It is a large link herd update this week as there hasn’t been one for a while. The headline is, again, the constant rise of native advertising and publishers adapting to cope. Today’s wordcloud is based off the herd’s bullet points.
- Time Inc. moves into native advertising with CEO Joe Ripp creating eight-person native team
Big beast Time Inc have created an 8 person strong team that will specialise in native ads. The team will work side-by-side with editorial staff.
- Amazon Isn’t Killing Writing, The Market Is
Danny Crichton writes; “Amazon is finally reaching its end goal: the complete dissolution of the traditional book business model through a vertically integrated publishing platform, from writer to Kindle.”
- French blogger fined over review’s Google search placing
Oh dear. A French judge has fined a blogger after her negative review ranked too well on Google. There’s some comment on the ruling, though, to suggest this won’t create legal precedence.
- Upworthy’s Sponsored Posts Are Crushing Their Regular Editorial. Here’s Why
It turns out that Upworthy’s sponsored content might be better than their regular posts. Is this good or bad, though?
- Does Michael Acton Smith stepping aside as CEO at Mind Candy mark the end of the company behind Moshi Monsters?
A games centric write up of Michael Acton Smith stepping down from the role of CEO as Mind Candy. This is an interesting development as Mind Candy is one of those neo-publishers many brands strive to become. The challenge they face, though, is that their audience has changed. Kids grow up quickly. The next generation of kids are doing something different. Mind Candy has become a big company so is it agile enough to meet the needs and demands of kids today and tomorrow?
- Buzzfeed CEO Jonah Peretti expects branded content growth
Peretti argues that the phrase “Native Advertising” is used in different ways by people who want it to mean different things.
- In Google Newsroom, Brazil Defeat Is Not A Headline
Wouldn’t be scary if Google tried its hand at being a publisher? Trick question. We’re all publishers now. In this piece Aarti Shahani gets access to Google’s experimental newsroom and discovers the giant is mining trends and using influencers in order to produce viral content.
- The Biggest Media Company You’ve Never Heard Of
Forbes’ write up of MLB Advanced Media. This is a company streamed 18,000 hours of live video – in 2009! The company does tickets and content; often a magic mix and that might be why they have $1bn 2016 target.
- Ryanair eyes digital acquisitions for £10m-a-year tech hub ahead of second pan-European campaign
Ryanair is on the hunt for digital acquisitions to build an in-house hub. This is in addition to looking for a digital agency for a long term partnership. In another sign that brands are all publishers Ryanair Labs will be looking at content as well as an understanding of the audience and the platforms (starting with mobile) they use.
- Lanning: Publisher-developer relationships are very unfair
From the world of computer gaming publishing – the returns for making the games are far less than those from publishing them.
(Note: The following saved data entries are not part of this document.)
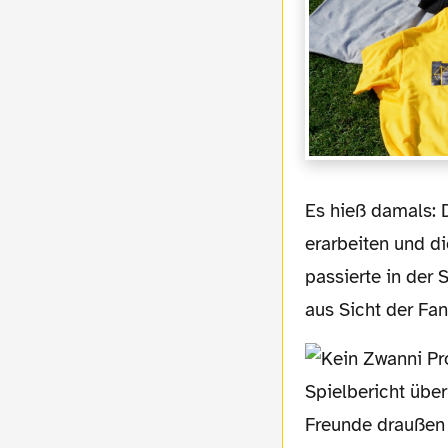
Es hieß damals: Der HSV soll die Gelegenheit bekommen, eine neue Preisstruktur zu
erarbeiten und d
passierte in der
aus Sicht der Fan
Spielbericht übe
Freunde draußen 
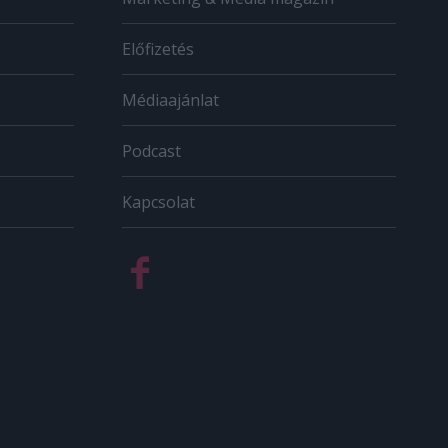
Előfizetés
Médiaajánlat
Podcast
Kapcsolat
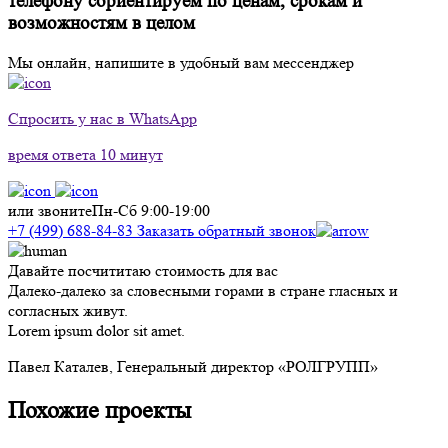
телефону сориентируем по ценам, срокам и
возможностям в целом
Мы онлайн, напишите в удобный вам мессенджер
Спросить у нас в WhatsApp
время ответа 10 минут
или звоните
Пн-Сб 9:00-19:00
+7 (499) 688-84-83
Заказать обратный звонок
Давайте посчититаю стоимость для вас
Далеко-далеко за словесными горами в стране гласных и
согласных живут.
Lorem ipsum dolor sit amet.
Павел Каталев,
Генеральный директор «РОЛГРУПП»
Похожие проекты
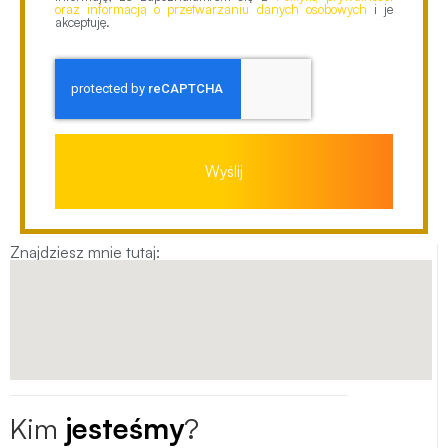
oraz informacją o przetwarzaniu danych osobowych
i je
akceptuję.
Wyślij
Znajdziesz mnie tutaj:
Kim
jesteśmy
?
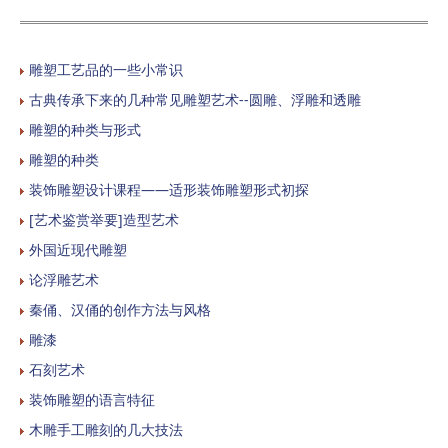
雕塑工艺品的一些小常识
古典传承下来的几种常见雕塑艺术--圆雕、浮雕和透雕
雕塑的种类与形式
雕塑的种类
装饰雕塑设计课程——适形装饰雕塑形式初探
[艺术鉴赏举要]造型艺术
外国近现代雕塑
论浮雕艺术
秦俑、汉俑的创作方法与风格
雕漆
石刻艺术
装饰雕塑的语言特征
木雕手工雕刻的几大技法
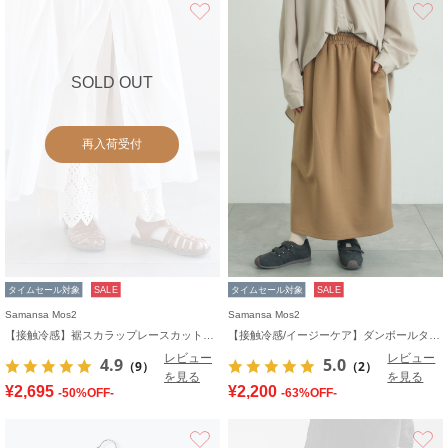
お気に入り
SOLD OUT
再入荷受付
タイムセール対象
SALE
タイムセール対象
SALE
Samansa Mos2
Samansa Mos2
【接触冷感】裾スカラップレースカットペチパンツ
【接触冷感/イージーケア】ダンボールタイトスカート
レビュー
レビュー
4.9
5.0
（9）
（2）
を見る
を見る
¥2,695
¥2,200
-50%OFF-
-63%OFF-
お気に入り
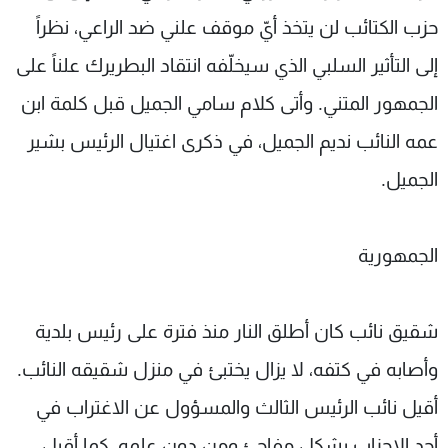
حزب الكتائب لن يتخذ أيّ موقف علني ضد الراعي، نظراً
إلى التأثير السلبي الذي سيخلّفه انتقاد البطريرك علناً على
الجمهور المتني. وأتى كلام سامي الجميل قبل كلمة ابن
عمه النائب نديم الجميل، في ذكرى اغتيال الرئيس بشير
الجميل.
الجمهورية
شقيق نائب كان أطلق النار منذ فترة على رئيس بلدية
وأصابه في كتفه، لا يزال يختبئ في منزل شقيقه النائب.
أقيل نائب الرئيس الثالث والمسؤول عن الاغتراب في
أحد الاحزاب بشكل مفاجئ ومن دون علمه، كما أقيل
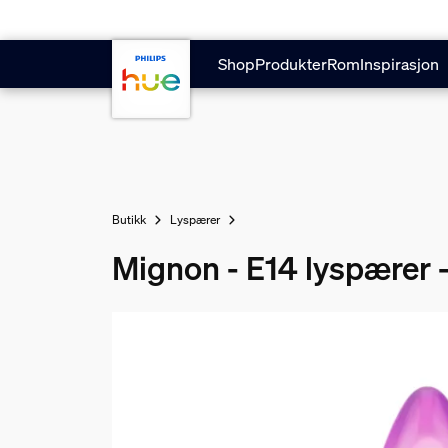
Hopp til hovedinnhold
Shop
Produkter
Rom
Inspirasjon
Butikk
Lyspærer
Mignon - E14 lyspærer 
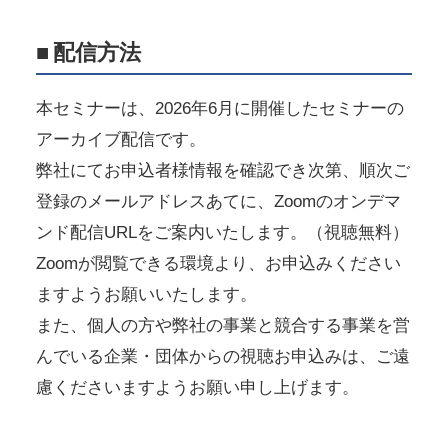
■
配信方法
本セミナーは、2026年6月に開催したセミナーの
アーカイブ配信です。
弊社にてお申込者様情報を確認でき次第、順次ご
登録のメールアドレスあてに、Zoomのオンデマ
ンド配信URLをご案内いたします。（視聴無料）
Zoomが閲覧できる環境より、お申込みください
ますようお願いいたします。
また、個人の方や弊社の事業と競合する事業を営
んでいる企業・団体からの視聴お申込みは、ご遠
慮くださいますようお願い申し上げます。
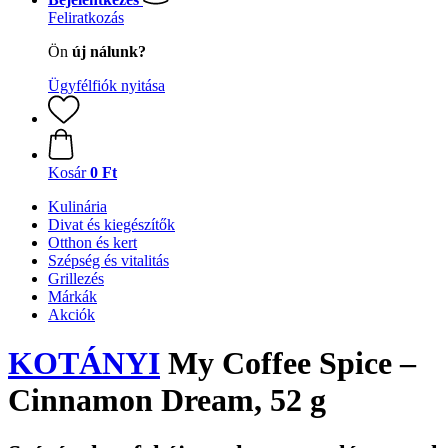
Feliratkozás
Ön
új nálunk?
Ügyfélfiók nyitása
Kosár
0 Ft
Kulinária
Divat és kiegészítők
Otthon és kert
Szépség és vitalitás
Grillezés
Márkák
Akciók
KOTÁNYI
My Coffee Spice –
Cinnamon Dream, 52 g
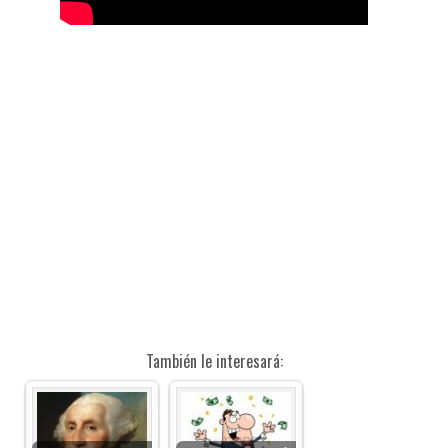
También le interesará:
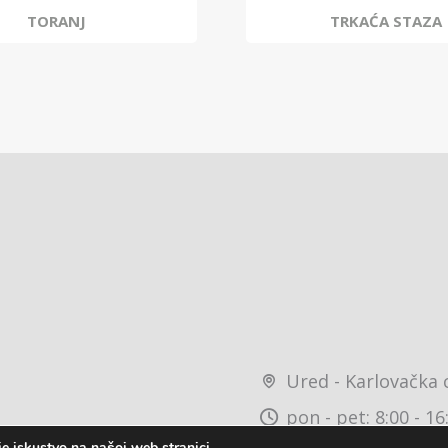
TORANJ
TRKAĆA STAZA
Ured - Karlovačka 
pon - pet: 8:00 - 16
e iskustvo na našoj web stranici.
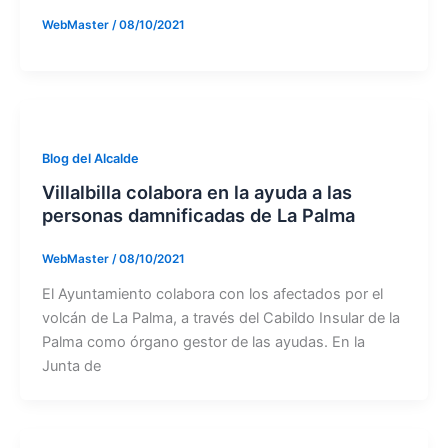
WebMaster
/
08/10/2021
Blog del Alcalde
Villalbilla colabora en la ayuda a las
personas damnificadas de La Palma
WebMaster
/
08/10/2021
El Ayuntamiento colabora con los afectados por el
volcán de La Palma, a través del Cabildo Insular de la
Palma como órgano gestor de las ayudas. En la
Junta de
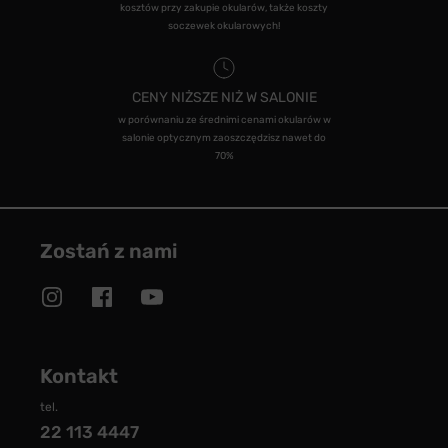
kosztów przy zakupie okularów, także koszty
soczewek okularowych!
CENY NIŻSZE NIŻ W SALONIE
w porównaniu ze średnimi cenami okularów w
salonie optycznym zaoszczędzisz nawet do
70%
Zostań z nami
Kontakt
tel.
22 113 4447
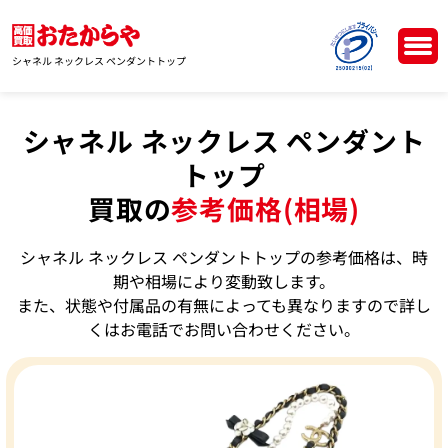
シャネル ネックレス ペンダントトップ
シャネル ネックレス ペンダント
トップ
買取の
参考価格(相場)
シャネル ネックレス ペンダントトップの参考価格は、時
期や相場により変動致します。
また、状態や付属品の有無によっても異なりますので詳し
くはお電話でお問い合わせください。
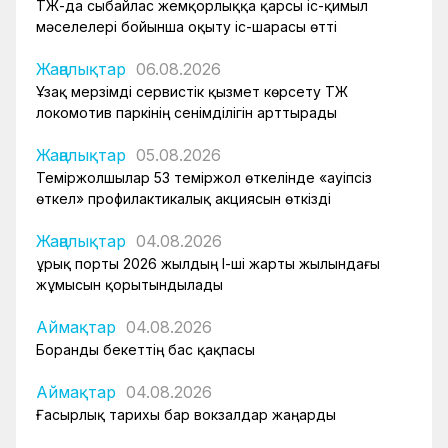
ҚТЖ-да сыбайлас жемқорлыққа қарсы іс-қимыл
мәселелері бойынша оқыту іс-шарасы өтті
Жаңалықтар
06.08.2026
Ұзақ мерзімді сервистік қызмет көрсету ҚТЖ
локомотив паркінің сенімділігін арттырады
Жаңалықтар
05.08.2026
Теміржолшылар 53 теміржол өткелінде «Қауіпсіз
өткел» профилактикалық акциясын өткізді
Жаңалықтар
04.08.2026
Құрық порты 2026 жылдың І-ші жарты жылындағы
жұмысын қорытындылады
Аймақтар
04.08.2026
Боранды бекеттің бас қақпасы
Аймақтар
04.08.2026
Ғасырлық тарихы бар вокзалдар жаңарды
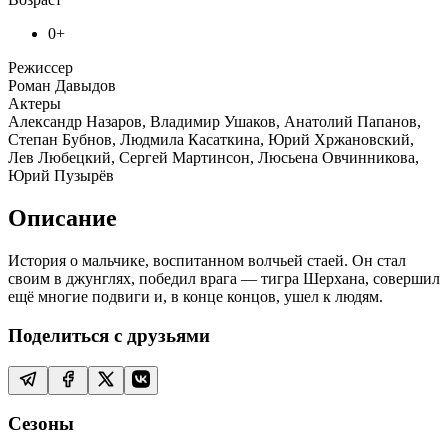
0+
Режиссер
Роман Давыдов
Актеры
Александр Назаров, Владимир Ушаков, Анатолий Папанов,
Степан Бубнов, Людмила Касаткина, Юрий Хржановский,
Лев Любецкий, Сергей Мартинсон, Люсьена Овчинникова,
Юрий Пузырёв
Описание
История о мальчике, воспитанном волчьей стаей. Он стал
своим в джунглях, победил врага — тигра Шерхана, совершил
ещё многие подвиги и, в конце концов, ушел к людям.
Поделиться с друзьями
Сезоны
Lorne Lanning, who closed his studio in 2005, tells MVC that; “…for the most part the big publishers didn’t want to have anything to do with you if they couldn’t own your IP”
- Facebook Buys LiveRail to Make Video Ads Better
Facebook’s bought an ad optimisation system for video. It’s a good bit of technology and must, again, hint at Facebook moving towards video. Could Facebook be far off from launching a content rich AdSense rival?
- Defining The Native Advertising Landscape (video)
Rebecca Lieb, an analyst at Altimeter Group, talks about native ads to an audience of search marketers. The video is a 101 but contains some helpful insights and likely some points you won’t agree with – which is the hallmark for a good discussion.
- EA Games rapped for ‘omitting’ in-app purchasing information in email ad
I think there’s a lot to be said for the 0-1-100 model. That’s free to use, easy to spend £1 and possible to spend £100. A lot of “free to play” games use something similar. EA’s Dungeon Keeper tried but upset fans. Was the game really a playable experience without spending money? The ASA thought not.
- ‘Traditional Marketing Is Broken,’ Declares Richard Edelman
The famous Richard Edelman declares the marketing is all wrong – lots of money spent for very little results. Why the change? Brands are becoming publishers.
- In content-marketing era, agencies tap publishers for expertise
About DigitasLBi (disclaimer: work) hooking up with BuzzFeed while 360i teams up with Mashable’s viral trend spotter. In the article Ricardo Bilton argues that publishers know what agencies don’t.
- 7 news trends and their effect on PR
A PR point of view on the trends in the news business. Ever noticed how a story is “breaking” even though a news channel as been reporting on it for the last two hours?